You should see metrics tagged with the Slurm job ID.

Metrics#

When Slurm integration is enabled, the following job-specific labels are added to metrics:

  • job_id: Slurm job ID

  • job_user: Username of job owner

  • job_partition: Slurm partition name

  • cluster_name: Slurm cluster name

Troubleshooting#

Common Issues#

  1. Script permissions:

    • Ensure the exporter script is executable

    • Verify proper ownership (should be owned by root or slurm user)

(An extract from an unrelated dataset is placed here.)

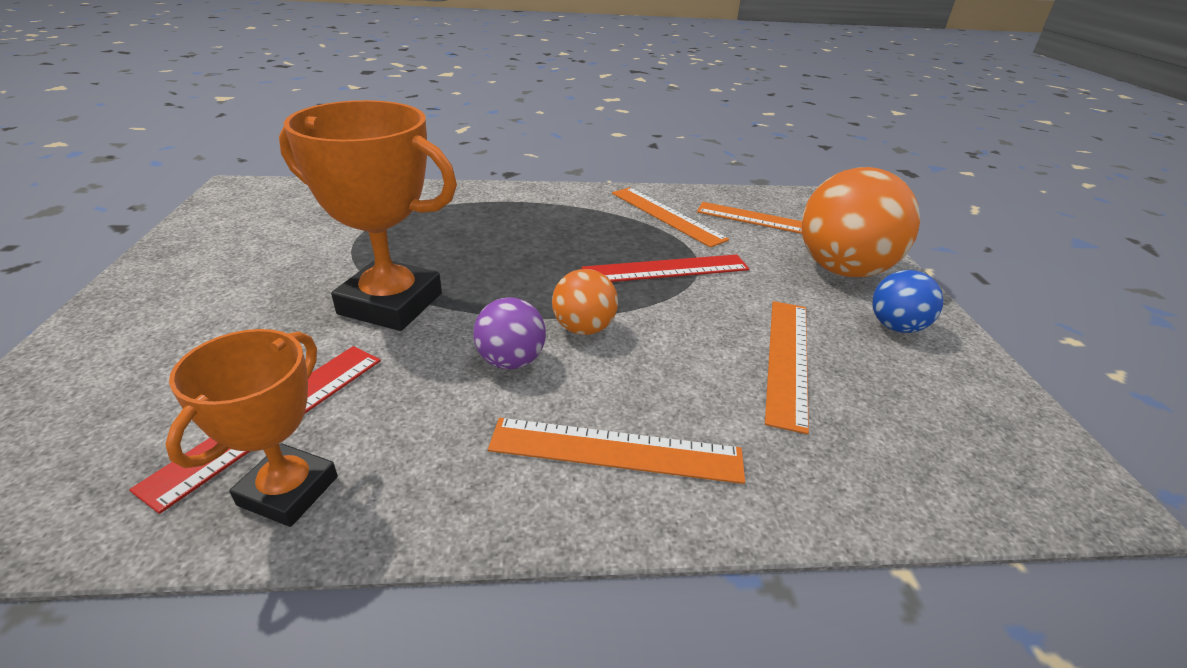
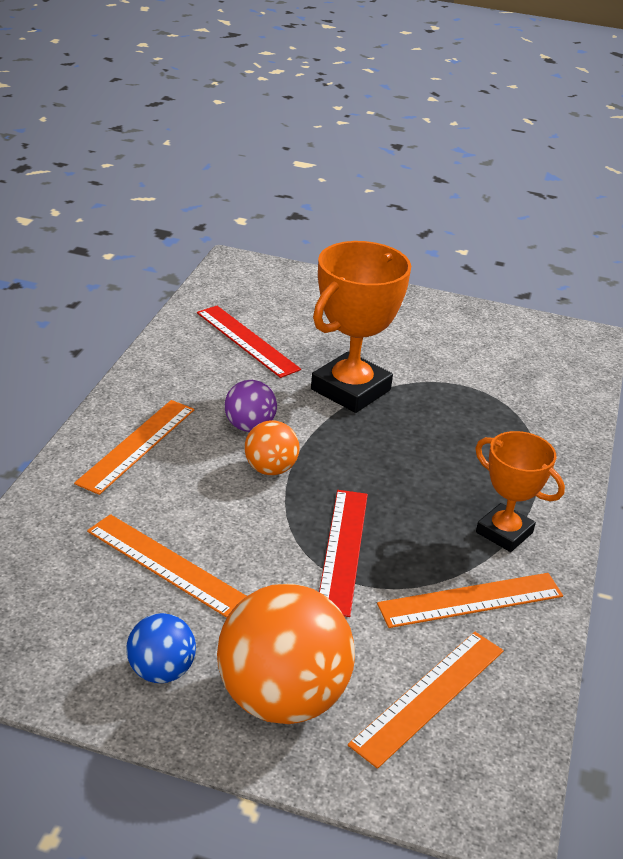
camera: 110 degrees right, 0 degrees up
(288, 491) = (187, 342): orange trophy -> orange trophy (504, 532)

  2. Configuration issues:

    • Check Slurm logs for prolog/epilog execution errors

    • Verify paths in slurm.conf are correct

  3. Metric collection:

    • Ensure metrics exporter is running

    • Check if job ID labels are being properly set

  4. Check service status:

systemctl status rdc.service gpuagent.service amd-metrics-exporter.service

Logs#

View Slurm logs for integration issues:

sudo tail -f /var/log/slurm/slurmd.log

View service logs:

journalctl -u rdc.service -u gpuagent.service -u amd-metrics-exporter.service

Advanced Configuration#

Custom Script Location#

You can place the script in a different location by updating the paths in slurm.conf:

Prolog=/path/to/custom/slurm-prolog.sh
Epilog=/path/to/custom/slurm-epilog.sh

Additional Job Information#

The integration script can be modified to include additional job-specific information in the metrics. Edit the script to add custom labels as needed.